Miles de personas salieron este miércoles a las calles de Madrid, Barcelona, Valencia, Bilbao, entre otras ciudades de España, para manifestarse en apoyo a Ceuta, que se enfrenta a una grave crisis migratoria, y contra la falta de medidas por parte del Gobierno español.
En la capital se produjeron tensiones entre la multitud y las fuerzas del orden. En particular, frente al Congreso de los Diputados, la Policía Nacional disparó agua como advertencia. Los manifestantes, a su vez, lanzaron sillas y botellas, a lo que los agentes respondieron con gas lacrimógeno y balas de goma, informan medios locales.
Por su parte, la Delegación del Gobierno en Madrid comunicó que cuatro personas, entre ellas dos menores de edad, fueron detenidas por desórdenes y atentados contra la autoridad. Al mismo tiempo, cuatro policías nacionales resultaron heridos.
Una crisis aún sin resolver
La crisis migratoria estalló a finales de julio, cuando más de 70.000 migrantes irregulares cruzaron desde Marruecos hacia Ceuta en apenas tres días.
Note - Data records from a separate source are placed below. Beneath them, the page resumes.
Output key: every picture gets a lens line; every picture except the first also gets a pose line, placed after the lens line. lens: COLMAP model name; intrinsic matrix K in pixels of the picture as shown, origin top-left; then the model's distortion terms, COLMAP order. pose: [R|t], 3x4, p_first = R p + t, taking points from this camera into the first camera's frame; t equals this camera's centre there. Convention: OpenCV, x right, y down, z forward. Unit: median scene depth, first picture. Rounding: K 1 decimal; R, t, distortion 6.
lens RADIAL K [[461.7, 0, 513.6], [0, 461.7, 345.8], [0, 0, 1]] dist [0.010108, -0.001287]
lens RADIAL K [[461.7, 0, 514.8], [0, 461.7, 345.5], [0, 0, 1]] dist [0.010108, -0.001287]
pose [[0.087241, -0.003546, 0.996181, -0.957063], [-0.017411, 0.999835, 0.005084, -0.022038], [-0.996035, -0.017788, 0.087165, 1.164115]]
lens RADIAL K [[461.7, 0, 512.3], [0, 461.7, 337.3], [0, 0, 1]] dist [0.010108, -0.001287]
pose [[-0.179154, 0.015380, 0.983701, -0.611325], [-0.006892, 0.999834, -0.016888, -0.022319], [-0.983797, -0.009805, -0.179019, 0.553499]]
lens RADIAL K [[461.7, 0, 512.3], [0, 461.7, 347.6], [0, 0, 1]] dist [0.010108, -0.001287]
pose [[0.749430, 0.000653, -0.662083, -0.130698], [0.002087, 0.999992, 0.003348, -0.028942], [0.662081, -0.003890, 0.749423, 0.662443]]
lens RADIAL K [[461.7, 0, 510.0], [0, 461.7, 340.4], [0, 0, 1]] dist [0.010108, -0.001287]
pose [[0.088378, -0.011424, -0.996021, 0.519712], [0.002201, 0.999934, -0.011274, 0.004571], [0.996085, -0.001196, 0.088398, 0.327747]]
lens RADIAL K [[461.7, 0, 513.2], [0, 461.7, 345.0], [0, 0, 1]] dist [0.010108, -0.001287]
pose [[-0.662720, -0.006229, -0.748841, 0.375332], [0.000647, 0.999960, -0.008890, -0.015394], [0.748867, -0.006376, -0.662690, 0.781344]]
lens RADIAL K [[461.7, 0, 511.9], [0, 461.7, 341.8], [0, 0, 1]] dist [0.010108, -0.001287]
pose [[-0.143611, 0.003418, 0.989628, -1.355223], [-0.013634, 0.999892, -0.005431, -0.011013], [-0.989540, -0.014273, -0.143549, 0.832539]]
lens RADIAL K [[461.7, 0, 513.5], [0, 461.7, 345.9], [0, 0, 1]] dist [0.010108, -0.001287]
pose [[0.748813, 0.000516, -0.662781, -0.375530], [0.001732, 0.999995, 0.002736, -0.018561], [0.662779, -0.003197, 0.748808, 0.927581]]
La ciudad autónoma, situada en el norte de África y con unos 84.000 habitantes, quedó desbordada ante la magnitud de las llegadas.
Aunque las autoridades españolas y de la Unión Europea afirmaron que casi todos los migrantes que entraron irregularmente en Ceuta regresaron a Marruecos pocos días después, el presidente del Gobierno español, Pedro Sánchez, aseguró que alrededor de 5.000 permanecen todavía en la ciudad. El Gobierno prevé trasladar en las próximas semanas a unos 1.200 menores no acompañados a centros de acogida en la península, mientras que casi todos los demás migrantes podrían ser deportados.
El lunes, Sánchez vinculó la llegada masiva de migrantes con redes de tráfico de personas y con campañas de desinformación en línea, entre ellas algunas que atribuyó a Israel. El ministro de Exteriores israelí, Gideon Saar, rechazó las acusaciones y acusó al jefe del ejecutivo español de "mentir descaradamente".